I realised, after posting this video about a ballerina dancing on butcher knives, that I’d hit a hundred posts on the blog. A century is still pretty arbitrary, really, but it’s as good a place as any to stop and think about why I keep a blog.

I started writing the blog six months ago to track the progress of my novel. The book was called Riptide Heart, back then. It’s now called The Visitors, and it will be published by Quercus Books in 2014. All that has happened in the lifetime of this blog. I’ve tracked my highs and lows and uncertainties throughout the publication process, from finding an agent (a year ago) to signing the contract (last week).

As well as the novel, I’ve written a lot about reading my work live, and the struggles I’ve had with my nerves. Each of my various readings has been painfully revisited, but that return has helped me filter and understand the experience. I’ve also explored my decision to gather my flash fiction into a collection, which is called Marrow, and will almost certainly be self-published, and teaching myself InDesign to lay it out professionally. (More on this soon! As I approach the end of my redraft and clear my backlog of film jobs, I should have the time and space to push ahead and get this wrapped up and printed.) I’ve posted published and unpublished flash fictions, and talked about my writing processes. I’ve written about my film work, and catalogued some of the things that I find inspiring or magical. I’ve posted galleries of the threshold spaces I’m so obsessed with.

All in all, then, my blog has ranged far wider than I ever thought it would. More than anything else, I’ve been surprised at how personally I’ve addressed some of these subjects. When I started, I expected the blog to be fairly analytical, for want of a better word; dry, professional. But in struggling with my live performance readings, and in wrangling my novel redraft, I’ve found myself at times alarmingly open about how I feel about my work. I like that the process of writing has taken me in that direction quite organically.

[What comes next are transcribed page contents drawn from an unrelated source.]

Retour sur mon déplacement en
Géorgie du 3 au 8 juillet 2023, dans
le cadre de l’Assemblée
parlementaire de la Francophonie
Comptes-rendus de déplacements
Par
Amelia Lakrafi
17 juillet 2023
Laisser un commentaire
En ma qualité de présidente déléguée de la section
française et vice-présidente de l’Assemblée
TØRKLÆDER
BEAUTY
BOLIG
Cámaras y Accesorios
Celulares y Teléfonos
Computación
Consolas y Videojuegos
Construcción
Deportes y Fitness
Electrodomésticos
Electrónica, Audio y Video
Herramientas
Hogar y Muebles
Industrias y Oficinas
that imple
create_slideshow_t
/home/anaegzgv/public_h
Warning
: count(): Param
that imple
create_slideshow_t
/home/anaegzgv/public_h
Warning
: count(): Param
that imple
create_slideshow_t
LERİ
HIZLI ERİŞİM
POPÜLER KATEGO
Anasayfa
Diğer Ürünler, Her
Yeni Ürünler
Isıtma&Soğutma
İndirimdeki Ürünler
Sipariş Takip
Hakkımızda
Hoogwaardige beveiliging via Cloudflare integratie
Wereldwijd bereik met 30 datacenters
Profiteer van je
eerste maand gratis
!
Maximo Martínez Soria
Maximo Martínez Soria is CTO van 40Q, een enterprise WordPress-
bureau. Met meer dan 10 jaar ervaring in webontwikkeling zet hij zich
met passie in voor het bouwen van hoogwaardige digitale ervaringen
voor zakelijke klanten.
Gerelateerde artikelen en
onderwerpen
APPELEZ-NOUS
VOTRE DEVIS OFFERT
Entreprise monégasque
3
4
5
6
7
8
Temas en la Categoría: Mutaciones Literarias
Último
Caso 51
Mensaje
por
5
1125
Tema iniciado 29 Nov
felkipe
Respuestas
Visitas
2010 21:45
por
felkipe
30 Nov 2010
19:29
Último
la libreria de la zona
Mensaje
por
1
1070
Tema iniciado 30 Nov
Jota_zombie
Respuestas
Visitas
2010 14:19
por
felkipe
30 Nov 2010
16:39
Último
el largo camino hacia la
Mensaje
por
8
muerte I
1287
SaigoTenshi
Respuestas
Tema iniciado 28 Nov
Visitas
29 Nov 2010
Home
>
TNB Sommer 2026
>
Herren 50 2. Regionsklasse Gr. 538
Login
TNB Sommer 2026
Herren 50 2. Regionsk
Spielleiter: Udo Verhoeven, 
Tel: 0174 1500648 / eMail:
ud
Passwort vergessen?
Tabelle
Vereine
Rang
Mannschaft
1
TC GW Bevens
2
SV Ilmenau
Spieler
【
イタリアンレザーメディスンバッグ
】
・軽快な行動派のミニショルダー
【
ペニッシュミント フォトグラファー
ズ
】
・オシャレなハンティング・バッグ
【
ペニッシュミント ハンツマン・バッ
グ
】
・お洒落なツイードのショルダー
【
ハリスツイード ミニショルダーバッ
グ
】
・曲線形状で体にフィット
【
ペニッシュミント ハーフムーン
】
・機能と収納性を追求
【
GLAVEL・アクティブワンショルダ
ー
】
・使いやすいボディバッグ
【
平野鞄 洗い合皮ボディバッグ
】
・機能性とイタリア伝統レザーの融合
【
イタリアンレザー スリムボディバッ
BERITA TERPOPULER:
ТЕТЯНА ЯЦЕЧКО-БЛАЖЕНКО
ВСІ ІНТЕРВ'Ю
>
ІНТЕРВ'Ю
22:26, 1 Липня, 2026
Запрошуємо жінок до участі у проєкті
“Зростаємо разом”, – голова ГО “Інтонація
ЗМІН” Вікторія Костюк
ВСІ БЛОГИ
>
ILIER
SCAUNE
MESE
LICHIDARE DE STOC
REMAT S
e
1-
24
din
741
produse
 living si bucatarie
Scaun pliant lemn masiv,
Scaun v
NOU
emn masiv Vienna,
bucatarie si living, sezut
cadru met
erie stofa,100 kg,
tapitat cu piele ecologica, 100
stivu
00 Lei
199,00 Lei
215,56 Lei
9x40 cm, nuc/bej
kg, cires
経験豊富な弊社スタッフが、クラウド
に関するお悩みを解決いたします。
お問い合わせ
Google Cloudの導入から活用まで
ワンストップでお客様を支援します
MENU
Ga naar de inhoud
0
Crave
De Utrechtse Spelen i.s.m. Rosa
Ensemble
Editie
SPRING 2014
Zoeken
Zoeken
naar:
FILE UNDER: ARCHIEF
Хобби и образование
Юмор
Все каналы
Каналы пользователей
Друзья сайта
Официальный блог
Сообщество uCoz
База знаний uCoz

One of the joys of using WordPress is browsing through the stats, which tell me what brings people to the blog, what they look at, and often where they come from. I’ve had visitors from as far afield as Mozambique and Mongolia, searching for everything from devil dogs to gay porn. (Hopefully not everyone will be as disappointed as those two internauts.) I’ve had a week without any views, then hundreds of visitors the day Neil Gaiman retweeted this post about libraries. Have a look at this screen grab and see if you can guess which day that was:

photo

The two things that bring people to the blog most often are on the periphery of my interests; this post about a nursery rhyme and this post about a WW2 fighter pilot preserved in a peatbog. People have searched for Bancree, which is the fictional Scottish island I created for The Visitors, and for novelist friends like Iain Maloney and Ali Shaw. Lots of people come to the blog looking for information about my agent, Sue Armstrong at Conville & Walsh, and my publisher, Jane Wood at Quercus.

More than anything else, though, the blog is for me. It’s how I filter my ideas and monitor what I’m doing. Writing about my life is what I need to live my life.